* _WHAT IS BEING ASKED_
I'd like the entire listing output verbatim, apart from the pictures.

____ THE DATA

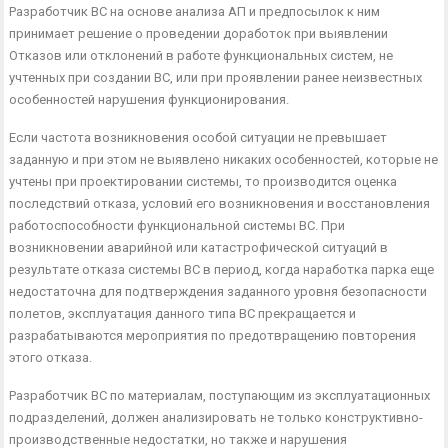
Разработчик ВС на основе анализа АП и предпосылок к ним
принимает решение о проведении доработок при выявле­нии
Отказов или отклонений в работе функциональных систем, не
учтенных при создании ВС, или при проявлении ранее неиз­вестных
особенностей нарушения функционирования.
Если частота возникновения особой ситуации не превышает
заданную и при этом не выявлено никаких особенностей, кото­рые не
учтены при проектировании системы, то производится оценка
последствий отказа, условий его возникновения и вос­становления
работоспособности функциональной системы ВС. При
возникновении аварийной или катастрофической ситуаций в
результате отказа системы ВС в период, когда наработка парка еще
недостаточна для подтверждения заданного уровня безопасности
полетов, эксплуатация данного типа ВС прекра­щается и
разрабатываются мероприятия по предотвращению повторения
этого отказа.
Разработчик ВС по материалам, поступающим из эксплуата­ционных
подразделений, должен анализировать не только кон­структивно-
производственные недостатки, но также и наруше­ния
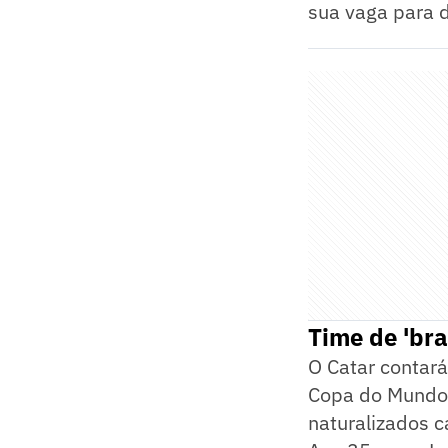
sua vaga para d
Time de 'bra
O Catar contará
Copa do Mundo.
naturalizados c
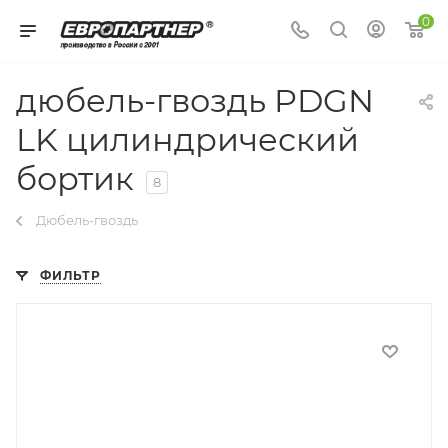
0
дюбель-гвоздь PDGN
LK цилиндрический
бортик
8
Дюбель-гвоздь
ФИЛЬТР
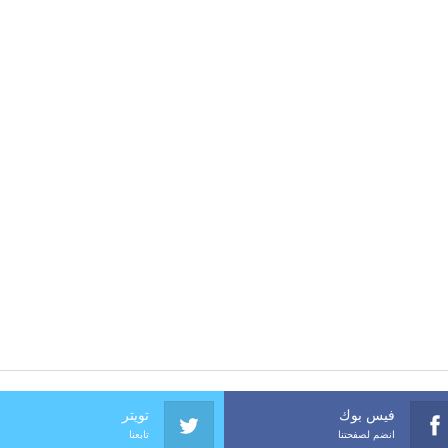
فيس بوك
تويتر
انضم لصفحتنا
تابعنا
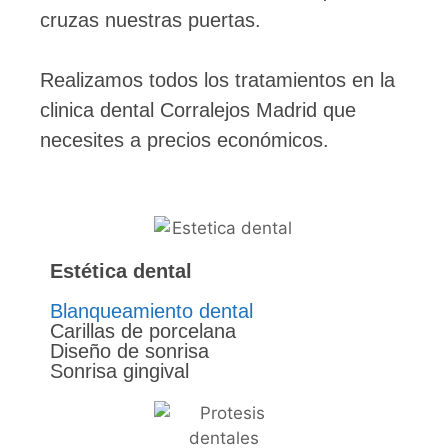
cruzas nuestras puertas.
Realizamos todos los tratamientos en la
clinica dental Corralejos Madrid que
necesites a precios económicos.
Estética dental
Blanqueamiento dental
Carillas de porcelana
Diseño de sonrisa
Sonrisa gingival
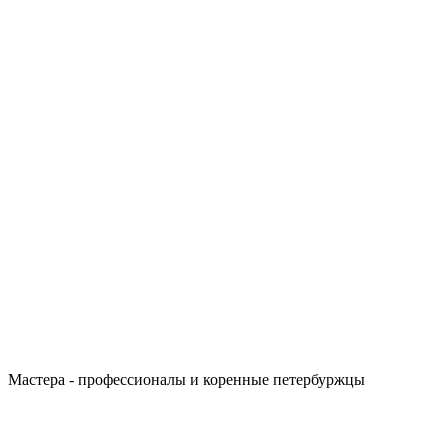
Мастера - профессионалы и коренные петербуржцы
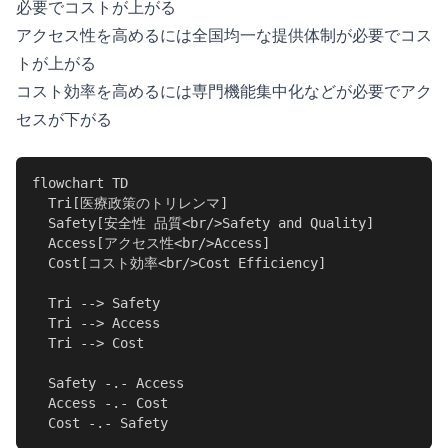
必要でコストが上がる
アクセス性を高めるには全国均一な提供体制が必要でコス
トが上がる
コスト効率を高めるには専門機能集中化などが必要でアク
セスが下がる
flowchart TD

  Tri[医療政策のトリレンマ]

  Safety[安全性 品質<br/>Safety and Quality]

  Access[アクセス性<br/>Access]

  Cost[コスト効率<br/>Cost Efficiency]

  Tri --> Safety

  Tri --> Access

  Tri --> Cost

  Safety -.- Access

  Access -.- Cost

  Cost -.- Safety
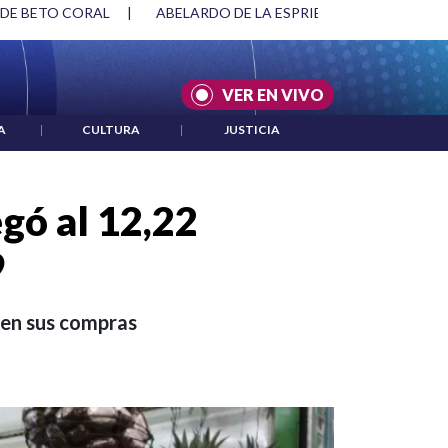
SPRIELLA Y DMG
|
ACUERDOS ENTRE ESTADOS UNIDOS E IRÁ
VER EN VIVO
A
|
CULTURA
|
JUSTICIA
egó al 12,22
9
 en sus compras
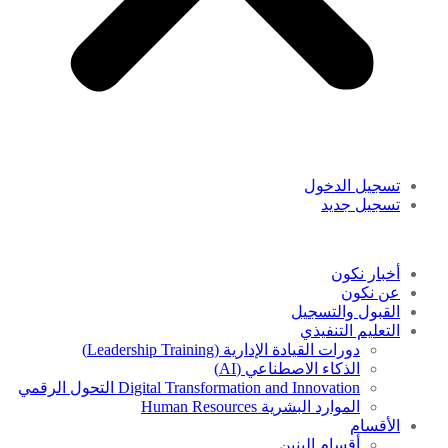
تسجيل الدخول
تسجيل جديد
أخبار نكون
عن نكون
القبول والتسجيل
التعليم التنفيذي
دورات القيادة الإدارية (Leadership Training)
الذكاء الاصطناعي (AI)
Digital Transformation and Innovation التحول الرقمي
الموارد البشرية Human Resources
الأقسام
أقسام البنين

________

* _WRITTEN ANSWER_
Разработчик ВС на основе анализа АП и предпосылок к ним
принимает решение о проведении доработок при выявле­нии
Отказов или отклонений в работе функциональных систем, не
учтенных при создании ВС, или при проявлении ранее неиз­вестных
особенностей нарушения функционирования.
Если частота возникновения особой ситуации не превышает
заданную и при этом не выявлено никаких особенностей, кото­рые не
учтены при проектировании системы, то производится оценка
последствий отказа, условий его возникновения и вос­становления
работоспособности функциональной системы ВС. При
возникновении аварийной или катастрофической ситуаций в
результате отказа системы ВС в период, когда наработка парка еще
недостаточна для подтверждения заданного уровня безопасности
полетов, эксплуатация данного типа ВС прекра­щается и
разрабатываются мероприятия по предотвращению повторения
этого отказа.
Разработчик ВС по материалам, поступающим из эксплуата­ционных
подразделений, должен анализировать не только кон­структивно-
производственные недостатки, но также и наруше­ния
sua vaga para d
Time de 'bra
O Catar contará
Copa do Mundo.
naturalizados c
0
дюбель-гвоздь PDGN
LK цилиндрический
бортик
8
Дюбель-гвоздь
ФИЛЬТР
فيس بوك
تويتر
انضم لصفحتنا
تابعنا
cruzas nuestras puertas.
Realizamos todos los tratamientos en la
clinica dental Corralejos Madrid que
necesites a precios económicos.
Estética dental
Blanqueamiento dental
Carillas de porcelana
Diseño de sonrisa
Sonrisa gingival
Мастера - профессионалы и коренные петербуржцы
必要でコストが上がる
アクセス性を高めるには全国均一な提供体制が必要でコス
トが上がる
コスト効率を高めるには専門機能集中化などが必要でアク
セスが下がる
flowchart TD

  Tri[医療政策のトリレンマ]

  Safety[安全性 品質<br/>Safety and Quality]

  Access[アクセス性<br/>Access]

  Cost[コスト効率<br/>Cost Efficiency]

  Tri --> Safety

  Tri --> Access

  Tri --> Cost

  Safety -.- Access

  Access -.- Cost

  Cost -.- Safety
SPRIELLA Y DMG
|
ACUERDOS ENTRE ESTADOS UNIDOS E IRÁ
VER EN VIVO
A
|
CULTURA
|
JUSTICIA
egó al 12,22
9
 en sus compras
تسجيل الدخول
تسجيل جديد
أخبار نكون
عن نكون
القبول والتسجيل
التعليم التنفيذي
دورات القيادة الإدارية (Leadership Training)
الذكاء الاصطناعي (AI)
Digital Transformation and Innovation التحول الرقمي
الموارد البشرية Human Resources
الأقسام
أقسام البنين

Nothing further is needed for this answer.